Did I entice you with my saucy title? I can assure you that nothing illicit is going on here–unless of course you count coveting another designer’s home–in which case my affairs are numerous.
This particular entanglement started when an ice storm provided the perfect opportunity to start making my way through a design curriculum of sorts that I’d created for myself. Second on my list: Bunny Williams’ An Affair With a House.
Pour yourself a cup of coffee and hunker down, this is going to be a long one.
More than a decade old, An Affair With a House is a coffee table book that reads like a novel, chronicling the adventures of Bunny and her antiques dealer husband John Rosselli in restoring and decorating an 1840s Federal in Connecticut.
As the story goes, Bunny’s palms started sweating when she first drove up to the clapboard house. And can you blame her? The elliptical globe glazed window in the pediment is enough to send me over the edge, too.
Boxwoods line the path to the entrance–you get the sense that even Bunny’s rescue dogs recognize that they’ve lucked out. After devouring the book and searching for images to share with you, I was excited to find a more recent tour of the property and gardens (ohh just wait till you see the gardens) and thought it would be interesting to take a look at how some of the rooms have changed over the years.
But really, what’s more interesting to me (and instructive), is how much hasn’t changed. It may run counter to what’s in my best interest as someone whose livelihood is tied to people’s constant desire for change, but honestly, I want to advocate for timelessness and not trends. My hope is that rooms will be refreshed as time goes on, new treasures are found, but they won’t need to be overhauled in a year or two.
Bunny and John’s home, Manor House, is a testament to that sentiment. Throughout these photos–taken at least a decade apart–you can see many of the core pieces still holding court like the regency mirror above the mantle photographed above in An Affair With a House and more recently below.
Bunny reportedly painted these walls herself mixing a custom tint inspired by the Villa San Michele in Italy.
The view from the library through to the dining room. Bunny suggests: “always build as many shelves as you can–eventually you’ll fill them.” Words I’m taking to heart as we plan our own library.
One change I did notice is that the missing Prince of Wales plume on the antique chair above appears to have been restored (or photoshopped 😉 ) below.
A round table from Bunny Williams home is another more recent addition.
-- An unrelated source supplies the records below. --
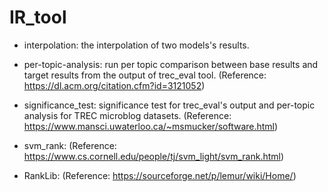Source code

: # IR_tool

* interpolation: the interpolation of two models's results.

* per-topic-analysis: run per topic comparison between base results and target results from the output of trec_eval tool. (Reference: https://dl.acm.org/citation.cfm?id=3121052)

* significance_test: significance test for trec_eval's output and per-topic analysis for TREC microblog datasets. (Reference: https://www.mansci.uwaterloo.ca/~msmucker/software.html)

* svm_rank: (Reference: https://www.cs.cornell.edu/people/tj/svm_light/svm_rank.html)

* RankLib: (Reference: https://sourceforge.net/p/lemur/wiki/Home/)
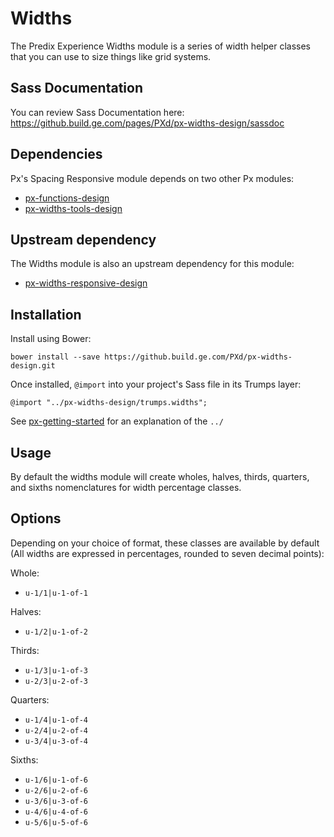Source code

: # Widths

The Predix Experience Widths module is a series of width helper classes that you can use to size things like grid systems.

## Sass Documentation

You can review Sass Documentation here: https://github.build.ge.com/pages/PXd/px-widths-design/sassdoc

## Dependencies

Px's Spacing Responsive module depends on two other Px modules:

* [px-functions-design](https://github.build.ge.com/PXd/px-functions-design)
* [px-widths-tools-design](https://github.build.ge.com/PXd/px-widths-tools-design)

## Upstream dependency

The Widths module is also an upstream dependency for this module:

* [px-widths-responsive-design](https://github.build.ge.com/PXd/px-widths-responsive-design)

## Installation

Install using Bower:

    bower install --save https://github.build.ge.com/PXd/px-widths-design.git

Once installed, `@import` into your project's Sass file in its Trumps layer:

    @import "../px-widths-design/trumps.widths";

See [px-getting-started](https://github.build.ge.com/PXd/px-getting-started#a-note-about-relative-import-paths) for an explanation of the `../`

## Usage

By default the widths module will create wholes, halves, thirds, quarters, and sixths nomenclatures for width percentage classes.

## Options

Depending on your choice of format, these classes are available by default (All widths are expressed in percentages, rounded to seven decimal points):

Whole:

* `u-1/1|u-1-of-1`

Halves:

* `u-1/2|u-1-of-2`

Thirds:

* `u-1/3|u-1-of-3`
* `u-2/3|u-2-of-3`

Quarters:

* `u-1/4|u-1-of-4`
* `u-2/4|u-2-of-4`
* `u-3/4|u-3-of-4`

Sixths:

* `u-1/6|u-1-of-6`
* `u-2/6|u-2-of-6`
* `u-3/6|u-3-of-6`
* `u-4/6|u-4-of-6`
* `u-5/6|u-5-of-6`
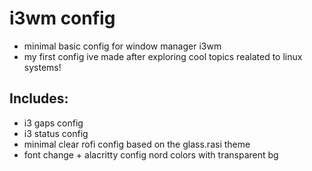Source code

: # i3wm config
 - minimal basic config for window manager i3wm
 - my first config ive made after exploring cool topics realated to linux systems!

## Includes:
   - i3 gaps config
   - i3 status config
   - minimal clear rofi config based on the glass.rasi theme
   - font change + alacritty config nord colors with transparent bg
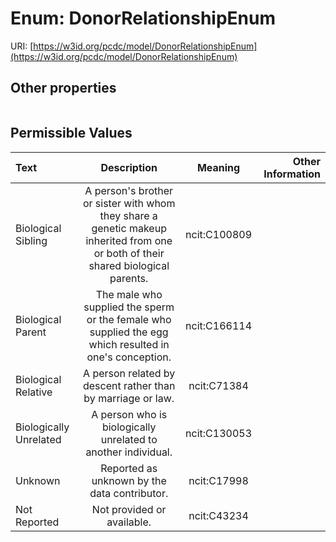 
# Enum: DonorRelationshipEnum




URI: [https://w3id.org/pcdc/model/DonorRelationshipEnum](https://w3id.org/pcdc/model/DonorRelationshipEnum)


## Other properties

|  |  |  |
| --- | --- | --- |

## Permissible Values

| Text | Description | Meaning | Other Information |
| :--- | :---: | :---: | ---: |
| Biological Sibling | A person's brother or sister with whom they share a genetic makeup inherited from one or both of their shared biological parents. | ncit:C100809 |  |
| Biological Parent | The male who supplied the sperm or the female who supplied the egg which resulted in one's conception. | ncit:C166114 |  |
| Biological Relative | A person related by descent rather than by marriage or law. | ncit:C71384 |  |
| Biologically Unrelated | A person who is biologically unrelated to another individual. | ncit:C130053 |  |
| Unknown | Reported as unknown by the data contributor. | ncit:C17998 |  |
| Not Reported | Not provided or available. | ncit:C43234 |  |

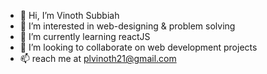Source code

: - 👋 Hi, I’m Vinoth Subbiah
- 👀 I’m interested in web-designing & problem solving
- 🌱 I’m currently learning reactJS
- 💞️ I’m looking to collaborate on web development projects
- 📫 reach me at plvinoth21@gmail.com

<!---
vinothsubbiah/vinothsubbiah is a ✨ special ✨ repository because its `README.md` (this file) appears on your GitHub profile.
You can click the Preview link to take a look at your changes.
--->
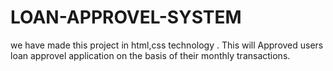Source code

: # LOAN-APPROVEL-SYSTEM
we have made this project in html,css technology . This will Approved users loan approvel application on the basis of their monthly transactions.


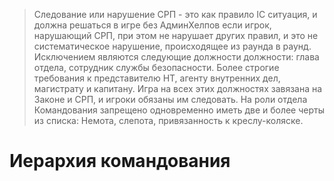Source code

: > 	Следование или нарушение СРП - это как правило IC ситуация, и должна решаться в игре без АдминХелпов если игрок, нарушающий СРП, при этом не нарушает других правил, и это не систематическое нарушение, происходящее из раунда в раунд.
Исключением являются следующие должности должности: глава отдела, сотрудник службы безопасности. Более строгие требования к представителю НТ, агенту внутренних дел, магистрату и капитану. Игра на всех этих должностях завязана на Законе и СРП, и игроки обязаны им следовать.
На роли отдела Командования запрещено одновременно иметь две и более черты из списка:
Немота, слепота, привязанность к креслу-коляске.

# Иерархия командования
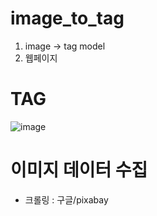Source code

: # image_to_tag
1. image -> tag model
2. 웹페이지 

# TAG
![image](https://github.com/SUABBANG/image_to_tag_model/assets/94156202/e69c2f71-7680-41f5-96f1-2bb1e8f18b96)

# 이미지 데이터 수집
- 크롤링 : 구글/pixabay

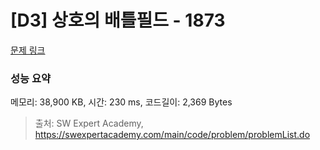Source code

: # [D3] 상호의 배틀필드 - 1873 

[문제 링크](https://swexpertacademy.com/main/code/problem/problemDetail.do?contestProbId=AV5LyE7KD2ADFAXc) 

### 성능 요약

메모리: 38,900 KB, 시간: 230 ms, 코드길이: 2,369 Bytes



> 출처: SW Expert Academy, https://swexpertacademy.com/main/code/problem/problemList.do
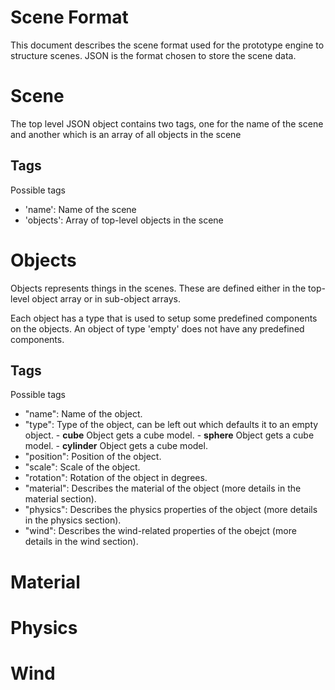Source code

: # Scene Format
This document describes the scene format used for the prototype engine to 
structure scenes. JSON is the format chosen to store the scene data.

# Scene
The top level JSON object contains two tags, one for the name of the scene and 
another which is an array of all objects in the scene

## Tags
Possible tags
- 'name': Name of the scene
- 'objects': Array of top-level objects in the scene

# Objects
Objects represents things in the scenes. These are defined either in the 
top-level object array or in sub-object arrays. 

Each object has a type that is used to setup some predefined components on the 
objects. An object of type 'empty' does not have any predefined components.

## Tags
Possible tags

- "name": Name of the object.
- "type": Type of the object, can be left out which defaults it to an empty 
          object.
          - **cube** Object gets a cube model.
          - **sphere** Object gets a cube model.
          - **cylinder** Object gets a cube model.
- "position": Position of the object.
- "scale": Scale of the object.
- "rotation": Rotation of the object in degrees.
- "material": Describes the material of the object (more details in the material 
              section).
- "physics": Describes the physics properties of the object (more details in the 
             physics section).
- "wind": Describes the wind-related properties of the obejct (more details in 
          the wind section).

# Material


# Physics


# Wind
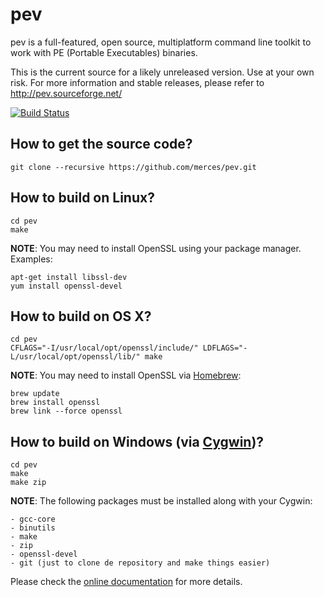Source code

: # pev

pev is a full-featured, open source, multiplatform command line toolkit to work with PE (Portable Executables) binaries.

This is the current source for a likely unreleased version. Use at your own risk. For more information and stable releases, please refer to http://pev.sourceforge.net/

[![Build Status](https://travis-ci.org/merces/pev.png)](https://travis-ci.org/merces/pev)

## How to get the source code?

	git clone --recursive https://github.com/merces/pev.git

## How to build on Linux?

	cd pev
	make

**NOTE**: You may need to install OpenSSL using your package manager. Examples:

	apt-get install libssl-dev
	yum install openssl-devel

## How to build on OS X?

	cd pev
	CFLAGS="-I/usr/local/opt/openssl/include/" LDFLAGS="-L/usr/local/opt/openssl/lib/" make

**NOTE**: You may need to install OpenSSL via [Homebrew](http://brew.sh/):

	brew update
	brew install openssl
	brew link --force openssl

## How to build on Windows (via [Cygwin](http://cygwin.com/))?

	cd pev
	make
	make zip

**NOTE**: The following packages must be installed along with your Cygwin:

	- gcc-core
	- binutils
	- make
	- zip
	- openssl-devel
	- git (just to clone de repository and make things easier)

Please check the [online documentation](http://pev.sourceforge.net/doc/manual/en_us) for more details.
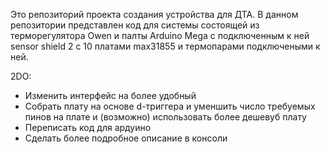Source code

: Это репозиторий проекта создания устройства для ДТА. В данном репозитории представлен код для системы состоящей из терморегулятора Owen и палты Arduino Mega с подключенным к ней sensor shield 2 c 10 платами max31855 и термопарами подключеными к ней.

2DO:
- Изменить интерфейс на более удобный
- Собрать плату на основе d-триггера и уменшить число требуемых пинов на плате и (возможно) использовать более дешевуб плату
- Переписать код для ардуино
- Сделать более подробное описание в консоли
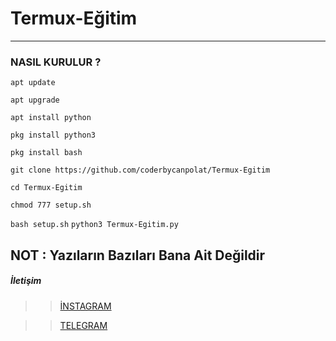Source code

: # Termux-Eğitim

----------------------------------------------------------------------------------------------------------------
### NASIL KURULUR ?

``apt update``

``apt upgrade``

``apt install python``

``pkg install python3``

``pkg install bash``

``git clone https://github.com/coderbycanpolat/Termux-Egitim``

``cd Termux-Egitim``

``chmod 777 setup.sh``

``bash setup.sh``
``python3 Termux-Egitim.py``


## NOT : Yazıların Bazıları Bana Ait Değildir


##### İletişim
>> [İNSTAGRAM ](https://Instagram.com/canpolatgkky/)

>> [TELEGRAM](https://t.me/androedit)
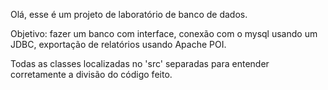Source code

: Olá, esse é um projeto de laboratório de banco de dados.

Objetivo: fazer um banco com interface, conexão com o mysql usando um JDBC, exportação de relatórios usando Apache POI.

Todas as classes localizadas no 'src' separadas para entender corretamente a divisão do código feito.

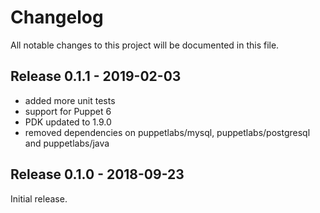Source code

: # Changelog

All notable changes to this project will be documented in this file.

## Release 0.1.1 - 2019-02-03

- added more unit tests
- support for Puppet 6
- PDK updated to 1.9.0
- removed dependencies on puppetlabs/mysql, puppetlabs/postgresql and puppetlabs/java

## Release 0.1.0 - 2018-09-23

Initial release.

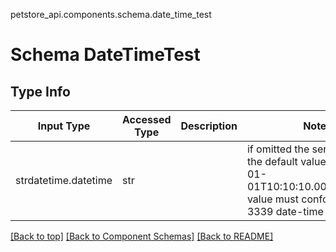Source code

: petstore_api.components.schema.date_time_test
# Schema DateTimeTest

## Type Info
Input Type | Accessed Type | Description | Notes
------------ | ------------- | ------------- | -------------
strdatetime.datetime | str |  | if omitted the server will use the default value of 2010-01-01T10:10:10.000111+01:00 value must conform to RFC-3339 date-time

[[Back to top]](#top) [[Back to Component Schemas]](../../../README.md#Component-Schemas) [[Back to README]](../../../README.md)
With the exception of new wallpaper, the dining room remains largely unchanged. The tole fixture is beautifully off-set by the new neutral strié paper.
I love how Bunny used seagrass rugs throughout the house. It cuts the formality of all of the antiques.
The biggest transformation can be seen in the master bedroom which opens out to the beautiful lattice porch shown in the last photo.
The formidable wooden four poster was replaced with a more graceful bone bed and the walls and fabrics were enlivened in shades of pool blue.
This guest bathroom (perhaps with the exception of the tub and window treatment) still feels very current. In fact, I pulled a sample of that exact wallpaper a few weeks ago!
The porch with its haint blue ceiling and mish mash of wicker furniture may be one of my favorite spaces in the house.
Again, looking much the same today as it did years ago.
This view wouldn’t get old, would it.
After admiring the many gardens on the property, Bunny’s gardening book: On Garden Style has without question been added to my reading list. Especially considering the sad state of affairs the landscaping is in at our house.
I hope you enjoyed this ongoing affair. Wholehearted recommendations for adding An Affair With a House to your bookshelves!
P.S I didn’t even get into the Greek Revival house across the street Bunny owns and uses as a guest house. Greek Revival is my love language so that property alone will keep my pages dogeared!